§ **TRECHO PARA LEITURA**

Forças Armadas

AGU e Marinha vencidos! Editor de revista online não pode ser obrigado a revelar dados sobre FONTE

Transitou em julgado o processo movido pelo editor da Revista Sociedade Militar onde contestava o direito da força em constranger militar da reserva no exercício da profissão de jornalista a revelar dados sobre fonte consultada para matéria publicada na revista online. A Marinha do Brasil apurava se militar entrevistado teria praticado infração disciplinar durante discussões no CONGRESSO NACIONAL sobre Projeto de Lei  da reestruturação dos militares. Contudo, a editoria se negou a fornecer informações que pudessem ajudar na identificação da fonte.

Durante o ano de 2019 por seguidas vezes militares da reserva se confrontaram verbalmente com parlamentares ligados ao governo por conta do projeto de lei conhecido como reestruturação das carreiras. Alguns dos momentos considerados mais tensos ocorreram quando os chamados “generais-deputados” apresentavam suas razões em defesa do governo e suboficiais e sargentos contestavam.  Mostrando a sua visão, graduados alegavam que o projeto de lei da reestruturação poderia na verdade estar privilegiando os militares que ocupam a cúpula da estrutura militar e prejudicando aqueles que ocupam as graduações mais baixas, aposentados e pensionistas.

§ **REQUISITOS DO EXERCÍCIO**
**a)** Traduza para o inglês esta frase do trecho para leitura: "Contudo, a editoria se negou a fornecer informações que pudessem ajudar na identificação da fonte."
**b)** De acordo com o trecho para leitura, em que ano militares da reserva se confrontaram verbalmente com parlamentares ligados ao governo?
**c)** Transcreva do trecho para leitura tudo o que vai de "Forças Armadas" até "identificação da fonte.".

§ **DADOS APRESENTADOS**

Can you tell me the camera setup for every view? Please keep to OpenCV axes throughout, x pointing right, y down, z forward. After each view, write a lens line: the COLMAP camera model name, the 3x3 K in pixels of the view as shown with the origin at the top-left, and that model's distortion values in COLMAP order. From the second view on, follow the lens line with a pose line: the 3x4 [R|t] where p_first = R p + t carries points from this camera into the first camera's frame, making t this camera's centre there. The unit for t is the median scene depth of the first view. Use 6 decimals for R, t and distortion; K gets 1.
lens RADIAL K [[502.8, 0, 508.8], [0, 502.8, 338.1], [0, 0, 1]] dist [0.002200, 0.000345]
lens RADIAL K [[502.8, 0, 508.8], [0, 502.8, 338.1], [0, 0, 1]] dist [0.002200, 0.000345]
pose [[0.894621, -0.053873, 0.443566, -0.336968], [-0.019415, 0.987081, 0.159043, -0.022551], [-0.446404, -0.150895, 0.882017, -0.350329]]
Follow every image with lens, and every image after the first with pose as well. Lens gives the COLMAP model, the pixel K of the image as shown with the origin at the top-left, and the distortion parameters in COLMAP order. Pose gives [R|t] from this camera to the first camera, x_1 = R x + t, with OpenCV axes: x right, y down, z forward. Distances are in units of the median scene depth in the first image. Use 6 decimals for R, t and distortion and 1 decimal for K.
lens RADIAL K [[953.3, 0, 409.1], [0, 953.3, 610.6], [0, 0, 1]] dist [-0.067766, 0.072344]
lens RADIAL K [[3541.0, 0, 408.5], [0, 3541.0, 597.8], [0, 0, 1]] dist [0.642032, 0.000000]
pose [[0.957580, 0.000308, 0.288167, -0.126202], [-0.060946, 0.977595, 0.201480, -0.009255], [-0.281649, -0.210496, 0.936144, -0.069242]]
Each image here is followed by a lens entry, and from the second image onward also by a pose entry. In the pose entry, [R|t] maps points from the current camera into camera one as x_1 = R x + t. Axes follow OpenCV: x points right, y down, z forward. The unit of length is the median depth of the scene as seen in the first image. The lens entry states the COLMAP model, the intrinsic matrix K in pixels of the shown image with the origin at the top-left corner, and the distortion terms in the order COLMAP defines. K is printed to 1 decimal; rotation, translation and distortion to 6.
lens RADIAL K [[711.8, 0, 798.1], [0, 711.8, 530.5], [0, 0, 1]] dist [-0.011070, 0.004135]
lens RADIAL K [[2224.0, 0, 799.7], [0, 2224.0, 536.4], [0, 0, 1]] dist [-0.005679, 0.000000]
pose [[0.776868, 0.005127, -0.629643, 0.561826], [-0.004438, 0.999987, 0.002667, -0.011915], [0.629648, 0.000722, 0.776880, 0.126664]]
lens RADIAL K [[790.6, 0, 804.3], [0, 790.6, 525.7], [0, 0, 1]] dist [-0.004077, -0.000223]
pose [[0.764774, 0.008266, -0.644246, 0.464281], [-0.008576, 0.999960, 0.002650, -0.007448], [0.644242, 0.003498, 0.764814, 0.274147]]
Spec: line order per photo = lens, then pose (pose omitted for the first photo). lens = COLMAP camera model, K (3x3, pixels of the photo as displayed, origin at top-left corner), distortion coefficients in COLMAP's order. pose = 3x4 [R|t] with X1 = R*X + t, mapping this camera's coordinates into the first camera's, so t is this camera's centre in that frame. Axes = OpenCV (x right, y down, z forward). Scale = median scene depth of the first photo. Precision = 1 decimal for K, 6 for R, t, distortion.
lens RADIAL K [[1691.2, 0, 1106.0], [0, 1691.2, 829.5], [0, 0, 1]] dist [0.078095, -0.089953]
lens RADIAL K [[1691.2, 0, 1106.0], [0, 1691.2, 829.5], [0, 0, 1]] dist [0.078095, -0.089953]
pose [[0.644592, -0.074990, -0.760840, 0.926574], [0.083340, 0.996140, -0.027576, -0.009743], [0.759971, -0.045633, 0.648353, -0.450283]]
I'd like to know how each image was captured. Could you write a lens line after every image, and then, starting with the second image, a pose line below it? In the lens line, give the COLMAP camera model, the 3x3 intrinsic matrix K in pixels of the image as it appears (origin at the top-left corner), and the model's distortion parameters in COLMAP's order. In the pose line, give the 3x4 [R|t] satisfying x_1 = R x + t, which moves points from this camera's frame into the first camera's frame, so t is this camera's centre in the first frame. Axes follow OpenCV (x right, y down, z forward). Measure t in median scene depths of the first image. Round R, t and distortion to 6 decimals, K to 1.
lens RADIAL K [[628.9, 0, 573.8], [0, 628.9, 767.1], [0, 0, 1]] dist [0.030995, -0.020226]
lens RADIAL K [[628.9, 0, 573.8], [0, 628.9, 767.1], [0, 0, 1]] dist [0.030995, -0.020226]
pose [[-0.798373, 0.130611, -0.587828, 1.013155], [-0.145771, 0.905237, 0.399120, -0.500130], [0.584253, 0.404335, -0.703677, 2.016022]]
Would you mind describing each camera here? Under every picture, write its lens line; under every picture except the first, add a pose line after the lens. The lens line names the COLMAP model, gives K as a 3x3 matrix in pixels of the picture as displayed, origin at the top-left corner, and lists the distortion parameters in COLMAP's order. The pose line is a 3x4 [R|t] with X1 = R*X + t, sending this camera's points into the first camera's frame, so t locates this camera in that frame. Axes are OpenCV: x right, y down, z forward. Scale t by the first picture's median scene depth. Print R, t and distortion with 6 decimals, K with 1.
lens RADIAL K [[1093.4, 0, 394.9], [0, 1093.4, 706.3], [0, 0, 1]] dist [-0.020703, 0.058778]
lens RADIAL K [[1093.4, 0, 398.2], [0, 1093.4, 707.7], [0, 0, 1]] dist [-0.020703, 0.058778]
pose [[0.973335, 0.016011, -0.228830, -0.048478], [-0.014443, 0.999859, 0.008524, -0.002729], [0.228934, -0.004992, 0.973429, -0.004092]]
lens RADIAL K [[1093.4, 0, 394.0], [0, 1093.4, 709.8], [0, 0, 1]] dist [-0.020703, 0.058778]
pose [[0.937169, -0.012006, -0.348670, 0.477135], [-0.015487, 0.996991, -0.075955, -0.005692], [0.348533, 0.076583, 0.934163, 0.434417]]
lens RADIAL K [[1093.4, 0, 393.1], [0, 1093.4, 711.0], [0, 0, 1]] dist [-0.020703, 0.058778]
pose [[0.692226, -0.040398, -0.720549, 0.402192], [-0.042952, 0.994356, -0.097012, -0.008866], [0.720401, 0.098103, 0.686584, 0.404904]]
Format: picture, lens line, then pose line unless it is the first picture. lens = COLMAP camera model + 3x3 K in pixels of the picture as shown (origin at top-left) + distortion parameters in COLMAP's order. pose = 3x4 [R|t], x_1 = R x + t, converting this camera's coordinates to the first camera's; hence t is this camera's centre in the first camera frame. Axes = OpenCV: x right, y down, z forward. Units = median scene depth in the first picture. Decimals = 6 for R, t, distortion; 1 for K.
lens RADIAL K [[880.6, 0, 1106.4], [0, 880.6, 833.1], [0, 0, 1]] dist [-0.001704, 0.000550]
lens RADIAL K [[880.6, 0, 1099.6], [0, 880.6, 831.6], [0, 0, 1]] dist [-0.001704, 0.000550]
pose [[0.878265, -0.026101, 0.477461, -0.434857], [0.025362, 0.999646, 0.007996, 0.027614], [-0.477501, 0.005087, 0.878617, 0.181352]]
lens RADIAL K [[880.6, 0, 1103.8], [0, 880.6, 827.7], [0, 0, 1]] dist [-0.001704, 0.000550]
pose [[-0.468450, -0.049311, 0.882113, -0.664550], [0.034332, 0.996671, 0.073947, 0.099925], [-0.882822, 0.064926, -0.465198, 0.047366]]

§ **RESPOSTAS POR TAREFA**
**a)** However, the editorial staff refused to provide information that could help identify the source.

**b)** Em 2019.

**c)**
Forças Armadas

AGU e Marinha vencidos! Editor de revista online não pode ser obrigado a revelar dados sobre FONTE

Transitou em julgado o processo movido pelo editor da Revista Sociedade Militar onde contestava o direito da força em constranger militar da reserva no exercício da profissão de jornalista a revelar dados sobre fonte consultada para matéria publicada na revista online. A Marinha do Brasil apurava se militar entrevistado teria praticado infração disciplinar durante discussões no CONGRESSO NACIONAL sobre Projeto de Lei  da reestruturação dos militares. Contudo, a editoria se negou a fornecer informações que pudessem ajudar na identificação da fonte.